What message does your city send?
Reading The Rise of the Creative Class
crystallized for me the idea, which I already had, that our new age of easy communications actually makes physical, geographic locations more
significant, not less. Paul Graham's new essay, Cities and Ambition
, presents another view of how cities matter - one that also seems familiar, but that I hadn't thought about in quite that way.
Some cities are centers for particular kinds of activity. Such a city subtly sends you a message related to that activity - by the things you see walking down the street, by the snippets of conversation you overhear, and many other ways. A city's message, he argues, comes from the fact that there is something people in that city tend to consistently view as more important than other things, and this attitude is catching. It's a three-way cycle:
- People move to that city because they value what it values above other things, and because it is a center for that activity
- People in that city value that thing because the city is a center for it, and because a lot of them moved there because it was the thing they already valued more
- It is a center for its activity because it is known for it so people move there to do that thing, and because people living there are encouraged to value that thing, which in turn encourages the activity itself
To really know a city's message, Graham says, you probably have to live there for a while. As examples, he gives the paces he has lived, and the messages they send:
New York City: You should make more money!
Silicon Valley: Be powerful. And start companies.
Berkeley: Live better. Enjoy life.
Boston, especially Cambridge: You could be smarter. Read more, learn more. Develop ideas.
He also gives a stab at interpreting the messages of some places he's been to but hasn't lived in, while acknowledging that he's not sure and that a local might interpret it more accurately. For example, he thinks the message Paris was sending him was "do things in style; appreciate art and beauty". And not all cities send a coherent message, because not all cities are focused in that way.
Where do live? What message is your city sending you?
Have you lived somewhere else that sent a clear message? What was it?

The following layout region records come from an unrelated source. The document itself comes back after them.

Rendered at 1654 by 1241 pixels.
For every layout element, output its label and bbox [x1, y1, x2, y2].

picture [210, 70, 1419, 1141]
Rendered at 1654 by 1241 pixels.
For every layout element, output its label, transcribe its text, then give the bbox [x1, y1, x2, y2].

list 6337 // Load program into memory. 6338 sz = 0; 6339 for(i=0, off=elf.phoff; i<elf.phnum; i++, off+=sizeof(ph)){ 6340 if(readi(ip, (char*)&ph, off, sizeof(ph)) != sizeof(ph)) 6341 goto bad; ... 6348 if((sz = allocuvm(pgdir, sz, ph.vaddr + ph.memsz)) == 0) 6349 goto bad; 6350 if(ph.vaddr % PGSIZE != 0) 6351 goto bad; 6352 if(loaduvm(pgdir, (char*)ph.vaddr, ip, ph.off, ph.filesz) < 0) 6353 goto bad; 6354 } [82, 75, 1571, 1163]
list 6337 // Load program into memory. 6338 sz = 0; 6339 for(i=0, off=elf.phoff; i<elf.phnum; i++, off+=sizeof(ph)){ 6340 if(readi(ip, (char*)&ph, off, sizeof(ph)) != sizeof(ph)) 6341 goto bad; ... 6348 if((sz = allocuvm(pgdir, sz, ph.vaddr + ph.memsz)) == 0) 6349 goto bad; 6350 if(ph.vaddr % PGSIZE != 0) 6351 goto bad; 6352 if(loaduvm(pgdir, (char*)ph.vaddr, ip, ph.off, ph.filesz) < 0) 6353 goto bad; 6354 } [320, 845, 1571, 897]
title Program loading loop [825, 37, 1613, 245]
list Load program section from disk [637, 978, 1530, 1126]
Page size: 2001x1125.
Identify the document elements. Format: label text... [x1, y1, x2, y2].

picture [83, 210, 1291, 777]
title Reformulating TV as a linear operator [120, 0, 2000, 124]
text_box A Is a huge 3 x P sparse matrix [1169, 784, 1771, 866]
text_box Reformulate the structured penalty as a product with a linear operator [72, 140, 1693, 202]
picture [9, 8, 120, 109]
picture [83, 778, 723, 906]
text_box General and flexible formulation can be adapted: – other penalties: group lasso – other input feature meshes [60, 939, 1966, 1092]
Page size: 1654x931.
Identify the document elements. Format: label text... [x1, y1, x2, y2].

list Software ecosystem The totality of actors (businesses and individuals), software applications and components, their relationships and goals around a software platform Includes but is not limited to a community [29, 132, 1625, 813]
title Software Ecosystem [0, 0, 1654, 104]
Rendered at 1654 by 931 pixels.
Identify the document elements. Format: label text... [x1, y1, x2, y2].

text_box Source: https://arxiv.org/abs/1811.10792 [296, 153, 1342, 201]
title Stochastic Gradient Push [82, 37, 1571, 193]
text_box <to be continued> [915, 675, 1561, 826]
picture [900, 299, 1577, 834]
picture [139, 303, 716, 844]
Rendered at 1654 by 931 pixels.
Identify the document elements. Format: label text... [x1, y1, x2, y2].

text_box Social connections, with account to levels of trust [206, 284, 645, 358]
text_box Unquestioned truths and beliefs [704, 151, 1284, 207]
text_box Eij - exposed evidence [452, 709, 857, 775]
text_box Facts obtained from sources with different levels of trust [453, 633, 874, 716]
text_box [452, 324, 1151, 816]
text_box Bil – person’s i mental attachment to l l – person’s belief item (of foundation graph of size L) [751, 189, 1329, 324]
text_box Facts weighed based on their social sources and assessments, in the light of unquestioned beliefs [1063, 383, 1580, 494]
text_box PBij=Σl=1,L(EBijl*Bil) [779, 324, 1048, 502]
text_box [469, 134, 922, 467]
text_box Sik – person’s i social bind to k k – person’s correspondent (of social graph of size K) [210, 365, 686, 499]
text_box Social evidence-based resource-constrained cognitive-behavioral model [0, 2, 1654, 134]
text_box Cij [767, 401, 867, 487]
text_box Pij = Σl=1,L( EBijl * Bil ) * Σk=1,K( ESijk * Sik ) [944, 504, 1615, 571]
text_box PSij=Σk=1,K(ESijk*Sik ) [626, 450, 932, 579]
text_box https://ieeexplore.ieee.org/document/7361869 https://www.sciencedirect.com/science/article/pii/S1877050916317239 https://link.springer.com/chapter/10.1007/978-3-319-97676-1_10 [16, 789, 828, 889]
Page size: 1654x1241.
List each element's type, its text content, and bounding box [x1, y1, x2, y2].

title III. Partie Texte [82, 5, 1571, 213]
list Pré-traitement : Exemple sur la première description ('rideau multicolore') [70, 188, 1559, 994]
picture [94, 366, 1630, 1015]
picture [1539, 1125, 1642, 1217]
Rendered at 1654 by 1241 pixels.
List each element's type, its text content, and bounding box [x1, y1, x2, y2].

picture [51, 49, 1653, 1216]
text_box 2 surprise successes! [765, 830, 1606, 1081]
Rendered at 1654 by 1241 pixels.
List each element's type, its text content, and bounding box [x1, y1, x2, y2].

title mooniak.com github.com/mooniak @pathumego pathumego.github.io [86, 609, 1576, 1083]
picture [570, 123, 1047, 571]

Edit: To clarify, in case you don't click through to read Graham's essay, in his formulation a city's message is both the thing it suggest you should aspire to, and the thing that people generally respect and honor most
, and think is cool. So the coolest, most honored & respectable thing you can be in Silicon Valley is someone who started a now-influential company; in Boston, it's a smart person who had a great idea or created something new; in New York, it's being rich.